A similar investigation by the Los Angeles Times found that 7 of 10 St. John's wort products contained between 75% and 135% of the labeled hypericin level, and three contained no more than about half the labeled potency [2].
Researchers at the University of Arkansas who tested 20 supplement products containing ephedra (ma huang) found many differences in alkaloid content from product to product and between two lots of the same product. Half the products exhibited discrepancies of 20% or more between the label claim and the actual content, and one product contained no ephedra alkaloids [3]. Ephedra products are marketed as "energy boosters" and/or "thermogenic" diet aids, even though no published clinical trials substantiate that they are safe or effective for these purposes. The researchers also noted that hundreds of such products are marketed and that their number exceeds that of conventional prescription and nonprescription ephedra products, which are FDA-approved as decongestants
The April 2000 issue of D Magazine reported that—at its request—a leading laboratory had tested five brands of DHEA, ginger, ginkgo biloba, ginseng, melatonin, saw palmetto, St. John's wort, and milk thistle purchased at five stores in the Dallas area. The ginger and melatonin products contained the stated amounts, but 10 of the other 30 products did not, and a few products had capsules that easily fell apart [4].

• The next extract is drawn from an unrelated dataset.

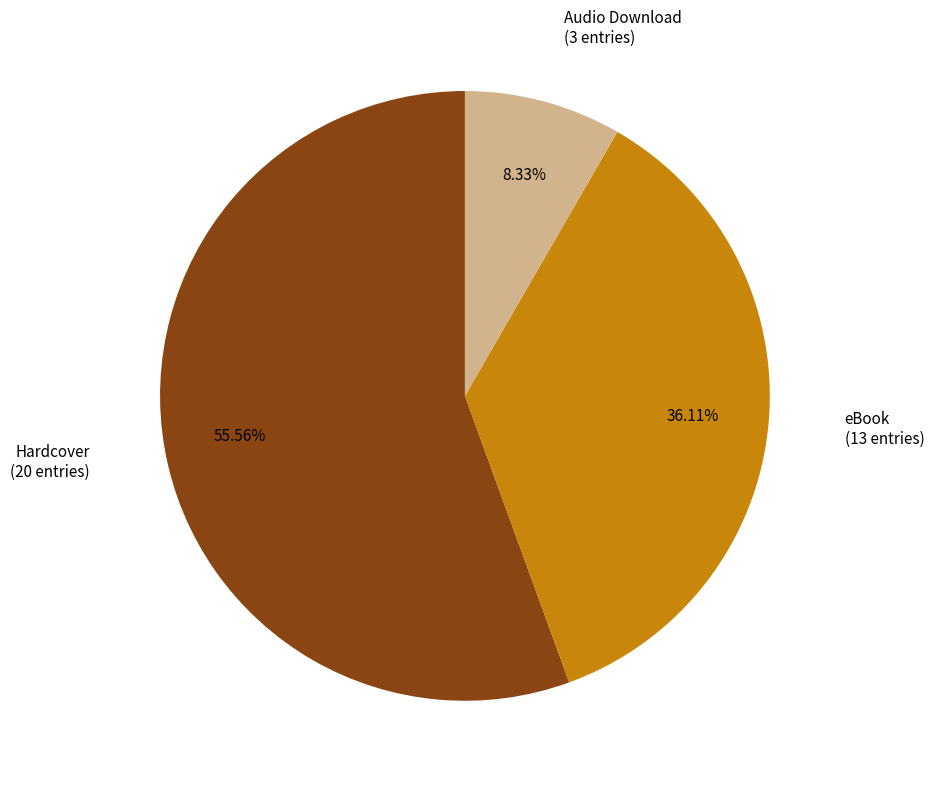

Between eBook and Hardcover, which is larger?

Hardcover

In October 2003, the AMA Archives of Internal Medicine reported the results of a survey of herbal products at twenty retail stores in and around Minneapolis. The chosen herbs were echinacea, St. John's wort, ginkgo biloba, garlic, saw palmetto, ginseng, goldenseal, aloe, Siberian ginseng, and valerian. The authors noted that 43% of 880 products were labeled with the ingredients and dosage that had used in published studies of the ingredients. The actual ingredients were not measured, but the survey indicated that many manufacturers failed to formulate their products to correspond with available research data [5].

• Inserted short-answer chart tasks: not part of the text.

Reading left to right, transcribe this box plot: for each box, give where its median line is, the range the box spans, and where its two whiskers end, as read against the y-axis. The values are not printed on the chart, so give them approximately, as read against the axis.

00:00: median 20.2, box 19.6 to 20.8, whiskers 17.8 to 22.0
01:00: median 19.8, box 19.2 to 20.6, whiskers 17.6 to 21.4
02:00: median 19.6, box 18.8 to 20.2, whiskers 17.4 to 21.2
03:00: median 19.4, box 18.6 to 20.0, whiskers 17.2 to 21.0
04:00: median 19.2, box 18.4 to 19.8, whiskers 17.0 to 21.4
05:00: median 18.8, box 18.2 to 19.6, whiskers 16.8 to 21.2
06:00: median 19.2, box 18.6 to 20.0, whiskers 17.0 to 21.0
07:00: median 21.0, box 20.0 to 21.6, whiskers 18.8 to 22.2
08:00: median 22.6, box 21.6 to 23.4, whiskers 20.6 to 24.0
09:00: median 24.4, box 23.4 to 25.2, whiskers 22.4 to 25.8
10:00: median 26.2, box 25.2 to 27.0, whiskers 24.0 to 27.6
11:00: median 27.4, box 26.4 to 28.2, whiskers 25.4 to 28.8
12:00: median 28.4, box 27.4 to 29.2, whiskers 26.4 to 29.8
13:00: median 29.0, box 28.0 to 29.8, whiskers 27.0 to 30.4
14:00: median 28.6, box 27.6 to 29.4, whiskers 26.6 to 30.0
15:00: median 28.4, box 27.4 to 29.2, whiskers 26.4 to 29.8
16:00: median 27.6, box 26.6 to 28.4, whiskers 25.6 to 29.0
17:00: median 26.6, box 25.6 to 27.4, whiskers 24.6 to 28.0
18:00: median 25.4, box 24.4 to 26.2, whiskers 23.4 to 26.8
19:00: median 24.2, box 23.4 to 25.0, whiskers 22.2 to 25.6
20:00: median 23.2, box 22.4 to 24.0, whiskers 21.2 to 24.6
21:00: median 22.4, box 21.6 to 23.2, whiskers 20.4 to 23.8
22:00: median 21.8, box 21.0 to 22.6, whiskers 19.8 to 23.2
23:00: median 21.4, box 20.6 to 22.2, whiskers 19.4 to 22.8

In 2010, ConsumerLab told me that nearly half of the herbal products they had tested for quality had failed their evaluations. The reason for failure included too little or too little of the main ingredient, potentially dangerous or illegal ingredients, contamination with heavy metals, "spiking" with unexpected ingredients, and misleading or incomplete product information.
In 2013, Canadian researchers used DNA barcoding (a type of genetic "fingerprinting") to test 44 products from 12 companies and found that 59% of the products contained ingredients not listed on the label, 30 of the 44 products had ingredient substitutions, and some contained contaminants that posed health risks to users [6].
Some manufacturers are trying to develop industrywide quality-assurance standards, but possible solutions are a long way off.
Regulation Is Minimal
The Dietary Supplement Health and Education Act of 1994 included herbal products in its definition of "dietary supplements," even though herbs have little or no nutritional value. (The bill was spearheaded by the health-food industry in order to weaken FDA regulation of its products.) Herbal or other botanical ingredients include processed or unprocessed plant parts (bark, leaves, flowers, fruits, and stems) as well as extracts and essential oils. They are available as teas, powders, tablets, capsules, and elixirs, and may be marketed as single substances or combined with other herbs, vitamins, minerals, amino acids, or non-nutrient ingredients. Products containing multiple herbal ingredients may produce adverse effects that are impossible to predict. A 1999 survey by Prevention magazine found that 12% of herbal remedy users reported adverse reactions [7].*
The manufacture of prescription and over-the-counter drugs is closely regulated by the FDA, But herbal products are not [8].
Even the fact that an herb is known to be toxic does not ensure its removal from the marketplace. When the FDA concludes that an herb is dangerous, it usually issues a warning rather than a ban. Several years ago, the FDA Center for Food Safety and Applied Nutrition maintained a database of reports the FDA has received of adverse events associated with the use of dietary supplements and herbal products. However, the database is no longer posted because the FDA could not be certain that the reported problems were caused by the products or had occurred for other reasons.